Exercise details: Please retype every record below exactly, leaving the pictures out.

Records for this task:
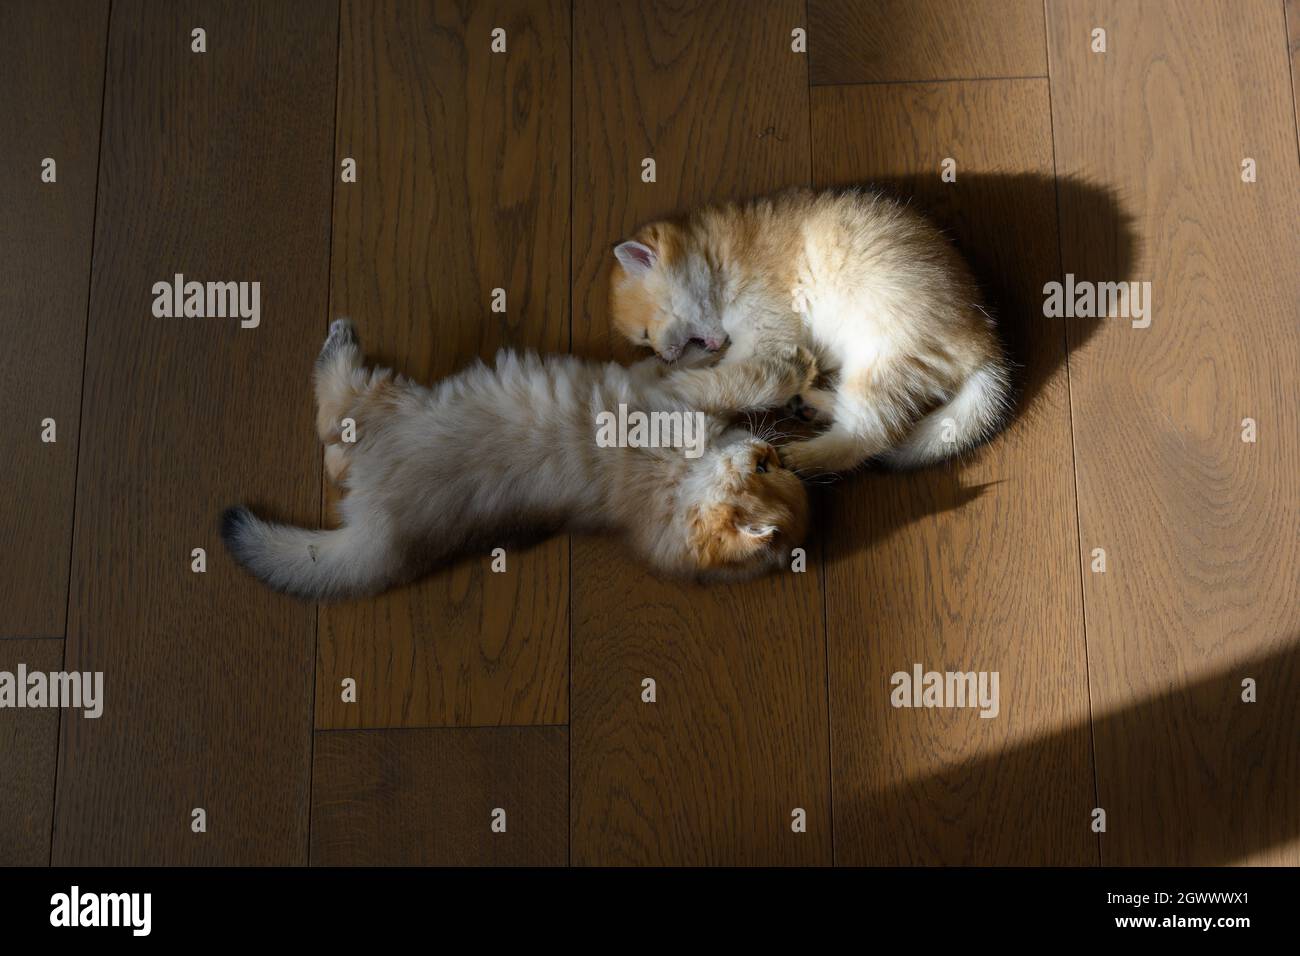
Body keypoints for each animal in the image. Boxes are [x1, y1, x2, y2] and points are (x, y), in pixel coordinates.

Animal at [223, 317, 811, 598]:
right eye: (769, 468)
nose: (768, 449)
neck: (678, 482)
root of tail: (381, 535)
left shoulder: (672, 396)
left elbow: (744, 381)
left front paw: (787, 369)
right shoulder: (659, 384)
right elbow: (709, 369)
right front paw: (722, 349)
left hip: (387, 404)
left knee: (334, 409)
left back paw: (342, 338)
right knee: (331, 444)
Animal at [608, 184, 1013, 473]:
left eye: (645, 335)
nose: (663, 354)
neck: (719, 257)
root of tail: (985, 343)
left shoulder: (765, 335)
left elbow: (729, 379)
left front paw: (667, 389)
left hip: (881, 360)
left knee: (866, 436)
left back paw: (801, 457)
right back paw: (811, 403)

Solution below:
Body keypoints for each animal in the image. Boxes are [x1, y1, x2, y2] and points are (x, y), in pixel coordinates.

Animal at [223, 317, 811, 598]:
right eye: (769, 468)
nose: (768, 449)
neck: (678, 482)
root of tail: (381, 535)
left shoulder: (672, 396)
left elbow: (744, 381)
left front paw: (787, 369)
right shoulder: (659, 384)
right elbow: (709, 369)
right front paw: (722, 349)
left hip: (387, 404)
left knee: (334, 409)
left back paw: (342, 338)
right knee: (331, 444)
Animal at [608, 184, 1013, 473]:
left eye: (645, 335)
nose: (663, 354)
neck: (719, 257)
root of tail: (985, 343)
left shoulder: (765, 335)
left elbow: (729, 379)
left front paw: (667, 389)
left hip: (881, 360)
left knee: (866, 436)
left back paw: (801, 457)
right back paw: (811, 403)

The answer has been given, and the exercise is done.